The long-ongoing Department of Justice investigation into the Chicago Police Department will be released as soon as next week, according to sources who spoke to WBEZ and the Sun-Times. The probe was launched in the wake of the police shooting of Laquan McDonald.

The DOJ will likely put forth its findings on Jan. 13 (a date that Chicago Police Board President Lori Lightfoot reportedly said was a target) or Jan. 16, according to WBEZ. Barack Obama’s farewell speech at McCormick Place happens on Tuesday Jan. 10, so it’s hard to imagine the findings being announced ahead of the big celebratory bash.

Essentially since the election of Donald Trump, the Justice Department has been hustling to complete the report ahead of Obama’s departure for fears that the president-elect and his vocally pro-police-latitude Attorney General nominee, Sen. Jeff Sessions (R-AL), who has a poor civil-rights track record, will bury the findings. NBC Chicago’s political editor Carol Marin reported last month that a team of attorney and investigators were “burning the midnight oil” on Christmas Eve and Hanukkah in their beat-the-clock attempt.

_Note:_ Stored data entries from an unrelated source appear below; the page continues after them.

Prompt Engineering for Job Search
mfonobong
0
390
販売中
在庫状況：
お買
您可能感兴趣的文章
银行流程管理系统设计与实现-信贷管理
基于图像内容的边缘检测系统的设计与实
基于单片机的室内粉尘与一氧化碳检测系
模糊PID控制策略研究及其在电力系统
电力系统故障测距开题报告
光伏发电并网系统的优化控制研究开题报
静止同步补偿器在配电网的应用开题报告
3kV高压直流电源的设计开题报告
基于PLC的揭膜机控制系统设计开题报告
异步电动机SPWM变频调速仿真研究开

Sen. Dick Durbin on Wednesday met with Sessions. Sessions—who, somewhat alarmingly, wasn’t aware of the DOJ investigation—would not commit to implementing the proposals that will be put forth.

“I tried to fill him in as best I could and ask for a commitment to move forward with it, which at least at this meeting he wasn’t prepared to make,” Durbin said, according to WBEZ. “They’ve been working it for over a year, and if we can get it out and start looking at it and deciding what will be helpful and what we can agree on, that’s far better than having this buried in a new administration back in some cabinet.”

Whatever recommendations are offered by the Justice Department will likely come in the form of an “agreement in principle” rather than a consent decree that would mandate specific changes, the Sun-Times notes. Investigators fear that Sessions, skeptic of consent decrees, would not enforce one.

The Justice Department announced the probe into department practices, relating to race and use of force, back in December of 2015, after dashcam footage of Laquan McDonald's shooting death prompted waves of protest in Chicago.